The Ravnefjneel was on a correct course for northbound boats at four miles offshore.

 

Ironically, the owners of the Cleveland III removed the boat's radar equipment that season. The Federal Communications Commission had declared the type of radar the boat carried as substandard. It was not replaced.

 

During the hearings it also was learned that Kiessling was running his boat at almost top speed, at 16 miles per hour, through fog. Officials said he violated Pilot Rule 13 that required all vessels to slow to bare steerage way when a fog signal was received.

 

Kiessling said he heard the signal from the freighter, but thought the vessel was heading south in the same direction as the Cleveland. He said from his own calculations, he believed he was in the southbound lane and was at least 10 miles offshore.

 

The Ravnefjneel was not severely damaged in the collision and was able to complete its trip to Milwaukee.

 

Even though the Cleveland proceeded to Detroit under her own power after the accident, the boat never sailed a gain.

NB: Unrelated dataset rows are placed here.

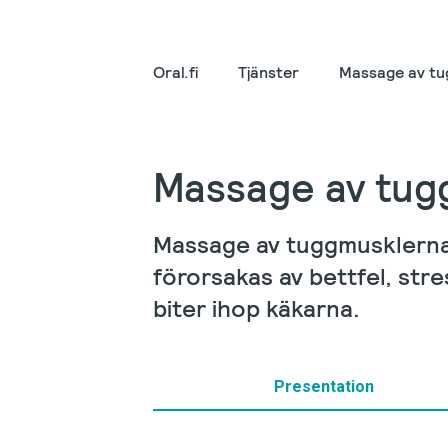
Oral.fi
Tjänster
Massage av tu
Massage av tug
Massage av tuggmusklerna
förorsakas av bettfel, str
biter ihop käkarna.
Presentation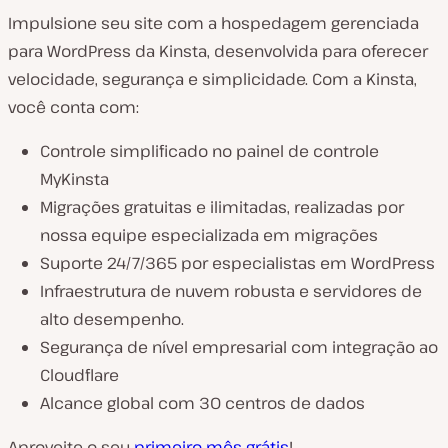
Impulsione seu site com a hospedagem gerenciada
para WordPress da Kinsta, desenvolvida para oferecer
velocidade, segurança e simplicidade. Com a Kinsta,
você conta com:
Controle simplificado no painel de controle
MyKinsta
Migrações gratuitas e ilimitadas, realizadas por
nossa equipe especializada em migrações
Suporte 24/7/365 por especialistas em WordPress
Infraestrutura de nuvem robusta e servidores de
alto desempenho.
Segurança de nível empresarial com integração ao
Cloudflare
Alcance global com 30 centros de dados
Aproveite o seu
primeiro mês grátis
!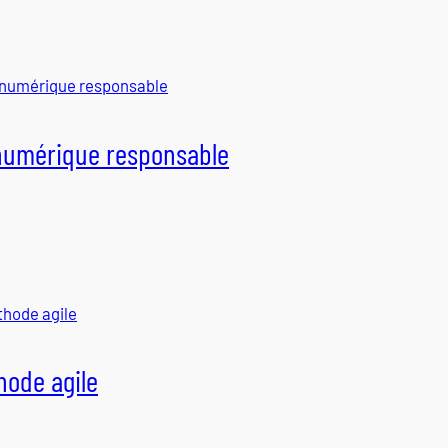
numérique responsable
hode agile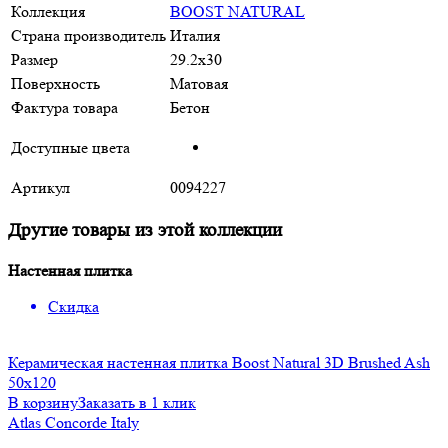
Коллекция
BOOST NATURAL
Страна производитель
Италия
Размер
29.2х30
Поверхность
Матовая
Фактура товара
Бетон
Доступные цвета
Артикул
0094227
Другие товары из этой коллекции
Настенная плитка
Скидка
Керамическая настенная плитка Boost Natural 3D Brushed Ash
50x120
В корзину
Заказать в 1 клик
Atlas Concorde Italy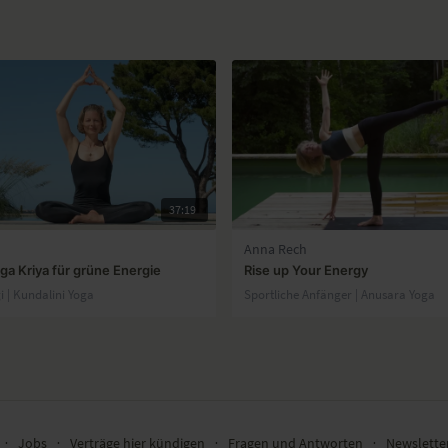
37:19
Anna Rech
ga Kriya für grüne Energie
Rise up Your Energy
gi | Kundalini Yoga
Sportliche Anfänger | Anusara Yoga
∙
Jobs
∙
Verträge hier kündigen
∙
Fragen und Antworten
∙
Newslett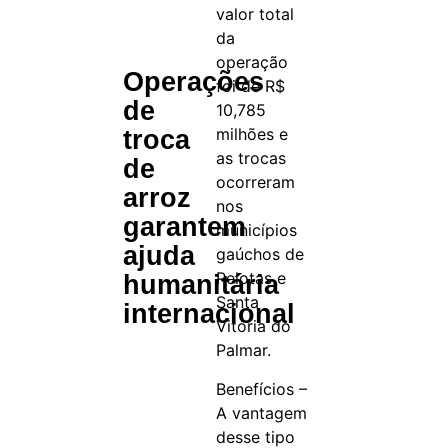
valor total
da
operação
Operações
foi de R$
de
10,785
milhões e
troca
as trocas
de
ocorreram
arroz
nos
garantem
municípios
ajuda
gaúchos de
Pelotas e
humanitária
Santa
internacional
Vitória do
Palmar.
Benefícios –
A vantagem
desse tipo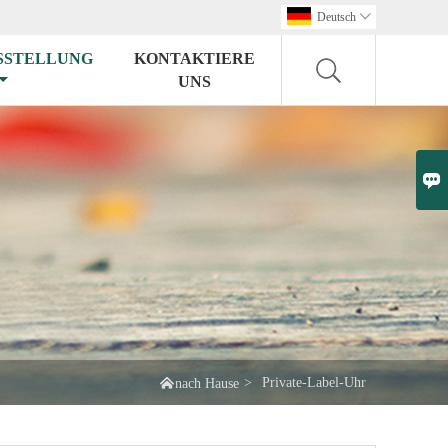
Deutsch

SSTELLUNG
KONTAKTIERE
UNS


>
Private-Label-Uhr
nach Hause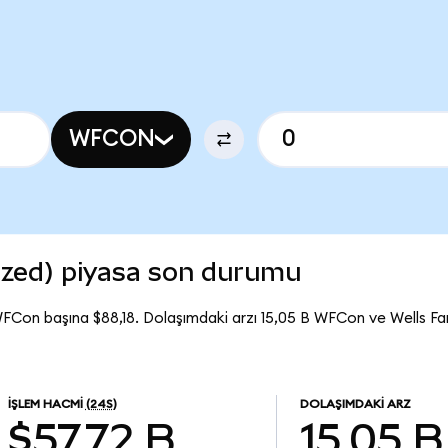
WFCON
ized) piyasa son durumu
WFCon başına $88,18. Dolaşımdaki arzı 15,05 B WFCon ve Wells F
İŞLEM HACMI
(24S)
DOLAŞIMDAKI ARZ
$57,72 B
15,05 B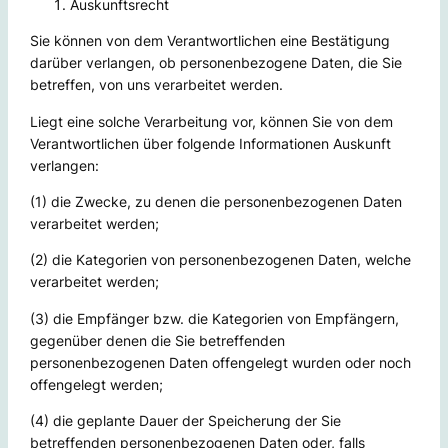
Auskunftsrecht
Sie können von dem Verantwortlichen eine Bestätigung
darüber verlangen, ob personenbezogene Daten, die Sie
betreffen, von uns verarbeitet werden.
Liegt eine solche Verarbeitung vor, können Sie von dem
Verantwortlichen über folgende Informationen Auskunft
verlangen:
(1) die Zwecke, zu denen die personenbezogenen Daten
verarbeitet werden;
(2) die Kategorien von personenbezogenen Daten, welche
verarbeitet werden;
(3) die Empfänger bzw. die Kategorien von Empfängern,
gegenüber denen die Sie betreffenden
personenbezogenen Daten offengelegt wurden oder noch
offengelegt werden;
(4) die geplante Dauer der Speicherung der Sie
betreffenden personenbezogenen Daten oder, falls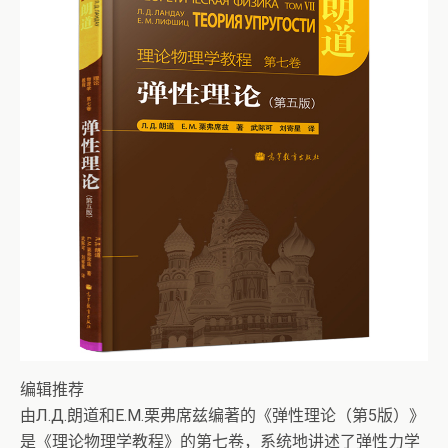
编辑推荐
由Л.Д.朗道和Е.М.栗弗席兹编著的《弹性理论（第5版）》
是《理论物理学教程》的第七卷，系统地讲述了弹性力学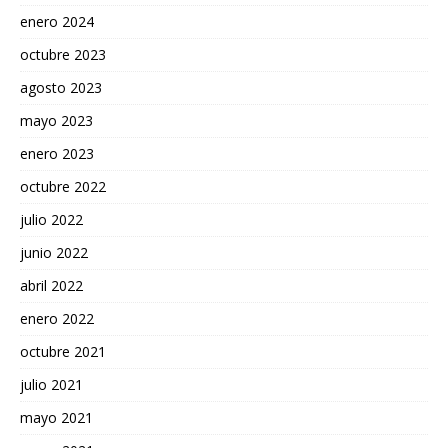
enero 2024
octubre 2023
agosto 2023
mayo 2023
enero 2023
octubre 2022
julio 2022
junio 2022
abril 2022
enero 2022
octubre 2021
julio 2021
mayo 2021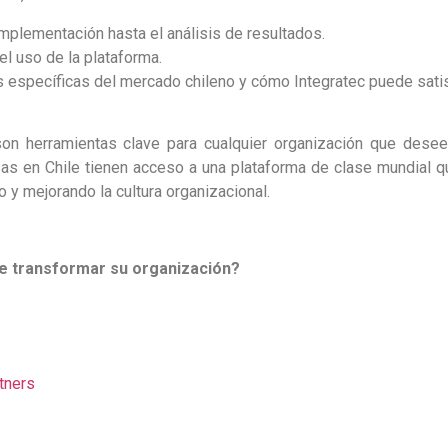
implementación hasta el análisis de resultados.
el uso de la plataforma.
 específicas del mercado chileno y cómo Integratec puede satis
on herramientas clave para cualquier organización que desee
as en Chile tienen acceso a una plataforma de clase mundial qu
 y mejorando la cultura organizacional.
e transformar su organización?
tners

It remained tied up at Detroit, and later Windsor, Ontario. Then during a storm in June, 1953, the Cleveland was wrenched loose from her moorings. The vessel floated off on the Detroit River and grounded at Hennepin Point.

 

The wreck was sold to Carl Ventimiglia, who planned to convert it for use as a crane barge. While workers were preparing to dismantle the boat in Windsor, it caught fire and burned to a total loss on Oct. 20, 1954.